[Records from a dataset]
--

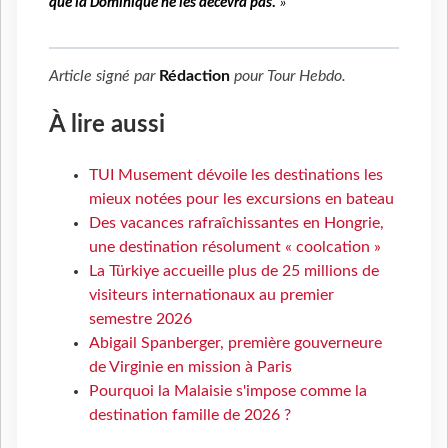
que la Dominique ne les décevra pas.
»
Article signé par
Rédaction
pour
Tour Hebdo
.
À lire aussi
TUI Musement dévoile les destinations les
mieux notées pour les excursions en bateau
Des vacances rafraîchissantes en Hongrie,
une destination résolument « coolcation »
La Türkiye accueille plus de 25 millions de
visiteurs internationaux au premier
semestre 2026
Abigail Spanberger, première gouverneure
de Virginie en mission à Paris
Pourquoi la Malaisie s'impose comme la
destination famille de 2026 ?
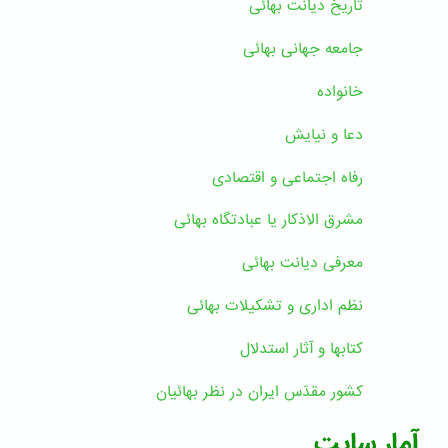
تاریخ دیانت بهائی
جامعه جهانی بهائی
خانواده
دعا و نیایش
رفاه اجتماعی و اقتصادی
مشرق الاذکار یا عبادتگاه بهائی
معرفی دیانت بهائی
نظم اداری و تشکیلات بهائی
کتابها و آثار استدلال
کشور مقدّس ایران در نظر بهائیان
آمار سایت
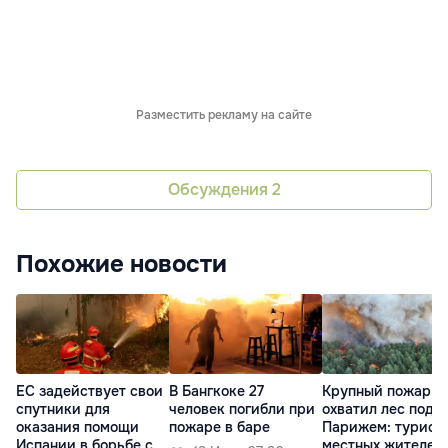
Разместить рекламу на сайте
Обсуждения
2
Похожие новости
ЕС задействует свои
В Бангкоке 27
Крупный пожар
спутники для
человек погибли при
охватил лес под
оказания помощи
пожаре в баре
Парижем: турист
Испании в борьбе с
местных жителей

--

- [Problem description]: Output every line of text in the entries above exactly as it appears, keeping the original order. Leave the pictures out of your answer.

- [Your response]:
que la Dominique ne les décevra pas.
»
Article signé par
Rédaction
pour
Tour Hebdo
.
À lire aussi
TUI Musement dévoile les destinations les
mieux notées pour les excursions en bateau
Des vacances rafraîchissantes en Hongrie,
une destination résolument « coolcation »
La Türkiye accueille plus de 25 millions de
visiteurs internationaux au premier
semestre 2026
Abigail Spanberger, première gouverneure
de Virginie en mission à Paris
Pourquoi la Malaisie s'impose comme la
destination famille de 2026 ?
تاریخ دیانت بهائی
جامعه جهانی بهائی
خانواده
دعا و نیایش
رفاه اجتماعی و اقتصادی
مشرق الاذکار یا عبادتگاه بهائی
معرفی دیانت بهائی
نظم اداری و تشکیلات بهائی
کتابها و آثار استدلال
کشور مقدّس ایران در نظر بهائیان
آمار سایت
Разместить рекламу на сайте
Обсуждения
2
Похожие новости
ЕС задействует свои
В Бангкоке 27
Крупный пожар
спутники для
человек погибли при
охватил лес под
оказания помощи
пожаре в баре
Парижем: турист
Испании в борьбе с
местных жителей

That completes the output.